After a brutal seven months facing economic blight, rising trouble abroad and fighting for an increasingly under-fire agenda, Obama opened his day with a workout at the mansion he is renting on the Martha's Vineyard resort.

Then the athletic commander-in-chief challenged First Lady Michelle Obama to a game of tennis and hit the links at an island golf club with partners including UBS chief executive officer Robert Wolf.

"Thank you," said a smiling Obama, clad in brown slacks and a black shirt, to a cheering crowd as he stepped up to the tee to fire off his opening drive.

Aides said the president was seeking respite after a punishing few months in Washington's political swamp.

"The president's been coming to Martha's Vineyard for some 10 years," said White House deputy spokesman Bill Burton.

"He's probably been five or six times over the course of that time period. He enjoys it, it's comfortable, the beaches are nice, the people are particularly nice. There's really good food to eat."
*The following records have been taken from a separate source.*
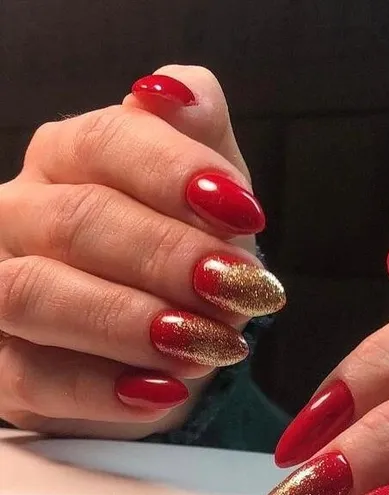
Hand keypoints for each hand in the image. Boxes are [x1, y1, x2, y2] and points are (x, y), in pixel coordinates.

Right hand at [0, 65, 284, 438]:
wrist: (171, 345)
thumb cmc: (188, 264)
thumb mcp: (212, 202)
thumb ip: (202, 143)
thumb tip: (178, 92)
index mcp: (73, 160)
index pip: (108, 143)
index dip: (176, 175)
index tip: (247, 213)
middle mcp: (23, 215)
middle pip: (76, 220)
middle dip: (168, 258)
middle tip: (242, 291)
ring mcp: (1, 289)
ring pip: (34, 294)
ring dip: (130, 322)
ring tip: (210, 344)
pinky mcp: (4, 367)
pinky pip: (32, 379)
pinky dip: (103, 389)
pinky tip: (165, 392)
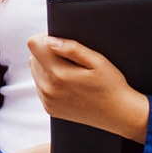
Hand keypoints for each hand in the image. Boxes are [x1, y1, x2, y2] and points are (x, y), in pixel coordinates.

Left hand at [27, 34, 148, 142]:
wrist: (118, 114)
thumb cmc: (111, 86)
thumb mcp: (97, 61)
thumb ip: (72, 48)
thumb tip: (50, 40)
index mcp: (58, 74)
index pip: (34, 45)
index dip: (46, 38)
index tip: (61, 42)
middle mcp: (48, 88)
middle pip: (33, 57)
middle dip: (47, 53)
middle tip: (71, 59)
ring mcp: (47, 100)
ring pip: (36, 71)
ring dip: (48, 67)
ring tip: (71, 72)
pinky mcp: (49, 108)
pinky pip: (41, 86)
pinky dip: (51, 81)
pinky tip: (69, 84)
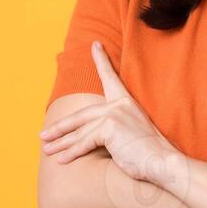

The president had no planned public events during his weeklong vacation -- his first since taking office -- but was expected to make telephone calls to lawmakers in support of his top priority health care reform drive.

Obama arrived on the millionaires' playground off the US east coast on Sunday, and planned to get stuck into a list of books -- amounting to a wedge of nearly 2,300 pages, revealed by Burton.

If in the mood for gritty fiction, Obama had at hand "The Way Home" by George Pelicanos, who has created his own genre focusing on the crime and tensions stalking wrong-side-of-the-tracks streets in the nation's capital, Washington.

Obama had more inner city atmospherics at his finger tips with Richard Price's "Lush Life," a fictional look at a shooting on Manhattan's Lower East Side.

The vast landscape of Colorado is the backdrop to Obama's final fictional choice, "Plain Song" by Kent Haruf, which delves into small town life in the heartland.

Next on Obama's list was "Hot, Flat and Crowded," by New York Times columnist Tom Friedman, which is subtitled: "Why we need a Green Revolution and how it can renew America."

One of Obama's top agenda items starting in September is pushing a plan through Congress to establish a cap-and-trade system to cut greenhouse gas emissions, and he has spent considerable capital on calling for a new renewable energy economy.